* _Page excerpt_
^^^^^^^^^^^^^^^^

Question about updated data and possible train/test distribution shift

@enzo

Following the email we received about the “29 time series with a break at step zero,” I wanted to confirm that the downloadable data in the Resources section has been fully updated accordingly.

Could you please confirm that all relevant files were updated consistently, including any train/test files, index files, labels, used by the evaluation pipeline?

I also wanted to ask whether participants should expect a meaningful domain or regime shift between the train and test sets. In my experiments so far, even very simple online detectors seem to show a noticeable difference between train/CV behavior and public leaderboard behavior. I understand that some distribution shift may be intentional, but I would like to make sure this is expected and not related to a partial data refresh or mismatch between files.

Thanks a lot for checking.

Hello @meware,

I wanted to confirm that the downloadable data in the Resources section has been fully updated accordingly.

Yes. Are you using it to manually download the data? If so, why do you prefer this method over using the CLI?

Could you please confirm that all relevant files were updated consistently, including any train/test files, index files, labels, used by the evaluation pipeline?

Only the file y_train.index.parquet needed updating.

I also wanted to ask whether participants should expect a meaningful domain or regime shift between the train and test sets.

We are only considering 29 time series out of 10,000, or 0.29%. During our internal testing, we did not observe a significant change between the old and new datasets.

I’ve no preferences for manual download or CLI. I’ve just compared all files from manual download and CLI and they are the same.

Thank you for your answer.

^^^^^^^^^^^^^^^^

[Text extracted from each page]

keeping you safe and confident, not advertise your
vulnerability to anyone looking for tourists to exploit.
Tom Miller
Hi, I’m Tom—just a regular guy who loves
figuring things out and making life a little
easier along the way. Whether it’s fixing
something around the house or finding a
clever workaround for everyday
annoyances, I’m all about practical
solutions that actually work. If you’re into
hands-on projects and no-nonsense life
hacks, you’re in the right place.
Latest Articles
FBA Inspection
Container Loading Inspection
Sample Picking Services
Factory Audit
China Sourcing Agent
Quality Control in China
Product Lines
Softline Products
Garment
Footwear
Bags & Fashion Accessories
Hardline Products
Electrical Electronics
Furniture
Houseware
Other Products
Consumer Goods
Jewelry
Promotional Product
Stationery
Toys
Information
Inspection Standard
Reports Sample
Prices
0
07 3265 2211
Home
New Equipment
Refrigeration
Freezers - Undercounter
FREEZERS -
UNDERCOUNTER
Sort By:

^^^^^^^^^^^^^^^^

* _Your tasks_
(1) Output the forum thread from "Thanks a lot" to "y_train.index.parquet needed updating.".
(2) According to the forum thread, which file was the only one that needed updating?
The data is separate material, unrelated to the forum thread.

* _Answers in order_
(1)
Thanks a lot for checking.

Hello @meware,

I wanted to confirm that the downloadable data in the Resources section has been fully updated accordingly.

Yes. Are you using it to manually download the data? If so, why do you prefer this method over using the CLI?

Could you please confirm that all relevant files were updated consistently, including any train/test files, index files, labels, used by the evaluation pipeline?

Only the file y_train.index.parquet needed updating.

(2) y_train.index.parquet